BEGIN Given data

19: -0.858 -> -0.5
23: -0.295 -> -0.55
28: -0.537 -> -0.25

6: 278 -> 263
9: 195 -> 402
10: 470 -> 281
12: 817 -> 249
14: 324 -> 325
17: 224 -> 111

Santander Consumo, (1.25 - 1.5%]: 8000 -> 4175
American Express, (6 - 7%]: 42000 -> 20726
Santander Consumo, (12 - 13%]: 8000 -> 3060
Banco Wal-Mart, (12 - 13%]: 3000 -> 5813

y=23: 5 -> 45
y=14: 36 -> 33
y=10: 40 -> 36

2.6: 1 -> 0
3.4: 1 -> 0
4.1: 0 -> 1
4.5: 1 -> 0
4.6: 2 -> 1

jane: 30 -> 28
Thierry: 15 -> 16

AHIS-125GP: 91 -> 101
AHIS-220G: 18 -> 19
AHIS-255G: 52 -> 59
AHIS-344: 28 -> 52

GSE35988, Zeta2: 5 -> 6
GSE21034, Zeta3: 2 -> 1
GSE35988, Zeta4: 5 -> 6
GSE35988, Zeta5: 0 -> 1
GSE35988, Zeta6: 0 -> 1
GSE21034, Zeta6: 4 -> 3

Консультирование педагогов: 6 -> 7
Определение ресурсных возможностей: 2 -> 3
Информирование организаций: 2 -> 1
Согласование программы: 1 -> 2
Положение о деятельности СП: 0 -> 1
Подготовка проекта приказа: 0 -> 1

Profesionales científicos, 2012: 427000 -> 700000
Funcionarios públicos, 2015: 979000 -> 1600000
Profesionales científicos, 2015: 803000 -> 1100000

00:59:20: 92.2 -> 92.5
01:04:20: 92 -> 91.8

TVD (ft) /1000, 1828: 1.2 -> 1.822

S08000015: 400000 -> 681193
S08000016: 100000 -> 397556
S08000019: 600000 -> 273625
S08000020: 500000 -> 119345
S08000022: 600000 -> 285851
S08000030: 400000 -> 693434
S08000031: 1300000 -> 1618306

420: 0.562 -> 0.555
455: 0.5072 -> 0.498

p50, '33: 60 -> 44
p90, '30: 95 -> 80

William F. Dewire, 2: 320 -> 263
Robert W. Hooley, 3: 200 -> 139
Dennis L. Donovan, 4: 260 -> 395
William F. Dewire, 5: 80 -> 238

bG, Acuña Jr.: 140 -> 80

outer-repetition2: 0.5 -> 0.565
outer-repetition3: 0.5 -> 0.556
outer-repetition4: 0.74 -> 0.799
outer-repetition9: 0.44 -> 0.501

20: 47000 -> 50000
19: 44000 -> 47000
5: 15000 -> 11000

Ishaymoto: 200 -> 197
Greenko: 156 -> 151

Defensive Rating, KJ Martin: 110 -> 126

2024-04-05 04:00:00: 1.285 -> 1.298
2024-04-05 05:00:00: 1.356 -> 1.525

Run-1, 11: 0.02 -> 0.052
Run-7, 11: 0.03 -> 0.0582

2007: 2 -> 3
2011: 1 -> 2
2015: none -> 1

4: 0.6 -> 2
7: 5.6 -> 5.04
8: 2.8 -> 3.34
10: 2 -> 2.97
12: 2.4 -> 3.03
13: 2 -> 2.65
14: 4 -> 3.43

END Given data

Up to and including the line that holds "Согласование программы: 1 -> 2", reproduce the records above exactly from their first line, and give nothing else.

19: -0.858 -> -0.5
23: -0.295 -> -0.55
28: -0.537 -> -0.25

6: 278 -> 263
9: 195 -> 402
10: 470 -> 281
12: 817 -> 249
14: 324 -> 325
17: 224 -> 111

Santander Consumo, (1.25 - 1.5%]: 8000 -> 4175
American Express, (6 - 7%]: 42000 -> 20726
Santander Consumo, (12 - 13%]: 8000 -> 3060
Banco Wal-Mart, (12 - 13%]: 3000 -> 5813

y=23: 5 -> 45
y=14: 36 -> 33
y=10: 40 -> 36

2.6: 1 -> 0
3.4: 1 -> 0
4.1: 0 -> 1
4.5: 1 -> 0
4.6: 2 -> 1

jane: 30 -> 28
Thierry: 15 -> 16

AHIS-125GP: 91 -> 101
AHIS-220G: 18 -> 19
AHIS-255G: 52 -> 59
AHIS-344: 28 -> 52

GSE35988, Zeta2: 5 -> 6
GSE21034, Zeta3: 2 -> 1
GSE35988, Zeta4: 5 -> 6
GSE35988, Zeta5: 0 -> 1
GSE35988, Zeta6: 0 -> 1
GSE21034, Zeta6: 4 -> 3

Консультирование педагогов: 6 -> 7
Определение ресурсных возможностей: 2 -> 3
Информирование организаций: 2 -> 1
Согласование программы: 1 -> 2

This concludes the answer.